A terceira parte discute os conceitos de qualidade de vida e promoção da saúde. O texto de Andrade & Barreto discute a proposta dos chamados municípios ou cidades saudáveis como processo discursivo e construção de novas práticas de promoção da saúde. O artigo de Minayo apresenta o enfoque ecossistêmico de saúde como "uma das possibilidades de construção teórico-prática das relações entre saúde e ambiente, dialeticamente articulados a uma visão ampliada de ambos os componentes."
A quarta parte tem por temática Processos Produtivos, Consumo e Degradação da Saúde e do Ambiente, com textos de duas autoras que vêm se dedicando a discutir questões teóricas e práticas abrangentes sobre saúde e ambiente, com ênfase empírica na Região Nordeste do país. Franco revela como as sociedades urbano-industriais vêm se caracterizando por padrões de produção e consumo inerentemente degradantes para a saúde e o meio ambiente. Rigotto busca em diferentes autores a inspiração para pensar o trabalho e o ambiente, assim como os processos produtivos e de consumo, simultaneamente como fontes de realização e degradação dos seres humanos, nesse último caso a partir dos riscos e seus efeitos.

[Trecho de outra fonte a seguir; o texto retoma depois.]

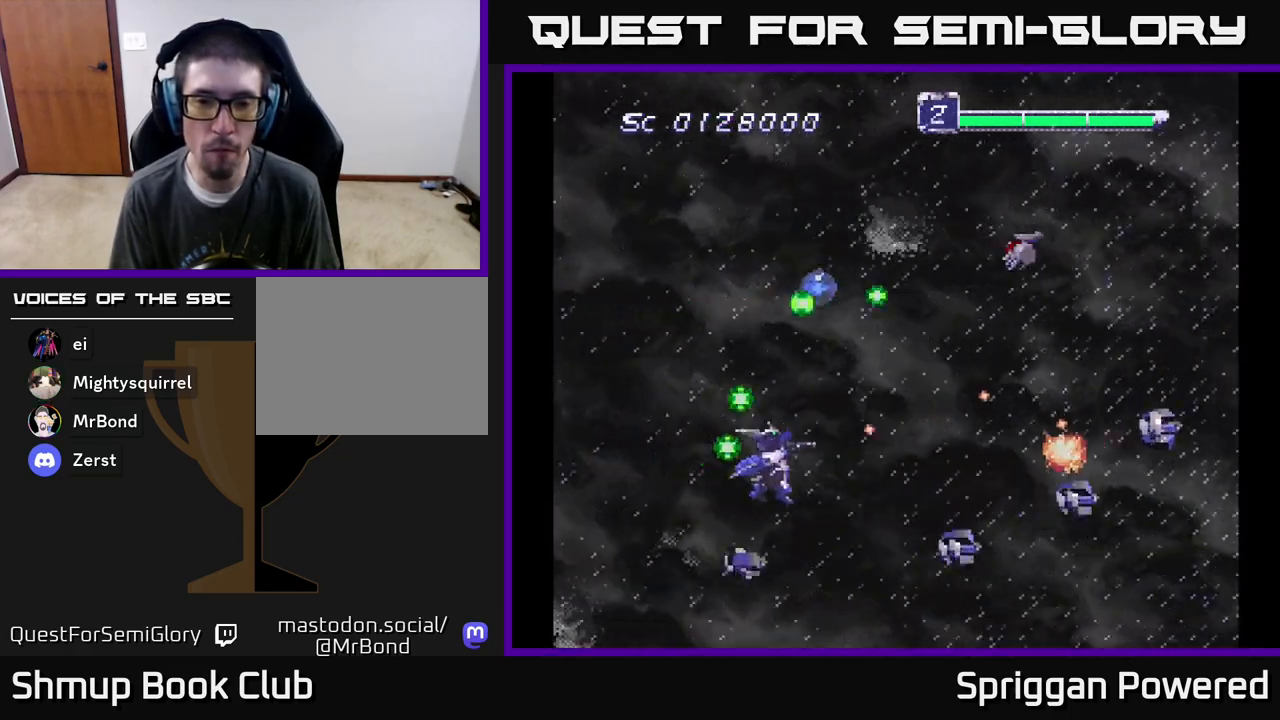
{"buttons": ["A", "DPAD_LEFT"], "events": [[17, "A", "up"], [83, "A", "down"], [200, "A", "up"], [200, "DPAD_UP", "up"], [250, "DPAD_LEFT", "down"], [267, "A", "down"], [317, "DPAD_DOWN", "down"], [367, "DPAD_LEFT", "up"], [400, "A", "up"], [450, "DPAD_DOWN", "up"], [450, "DPAD_LEFT", "down"], [467, "A", "down"]]}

Finalmente, a última parte apresenta o tema dos Indicadores em Saúde e Ambiente com base nos textos de Giraldo e Barcellos. A primeira autora centra-se na discussão sobre a importância estratégica e política da produção dos dados científicos e indicadores na construção de uma "pedagogia preventiva" ou de "promoção da saúde". O segundo autor aprofunda aspectos conceituais e de natureza mais operacional, voltados à construção e uso de indicadores socioambientais, os quais podem servir como medidas selecionadas para representar fenômenos ambientais e suas repercussões para a saúde nos seus ciclos de geração (fontes de risco), exposição e efeitos.
Ainda que com alguns desníveis em sua seqüência, o livro traz aos leitores inúmeras fontes de inspiração para cumprir sua tarefa de "estreitar os nós", utilizando-se de um debate interdisciplinar entre os campos da saúde e o ambiental.
1. Kuhn T. A estrutura das revoluções científicas. São Paulo: Perspectiva; 1987.
2. Funtowicz S, Ravetz J. Ciência pós-normal e comunidades ampliadas de pares face aos desafios ambientais. Hist Ciênc Saúde 1997; 4:219-30.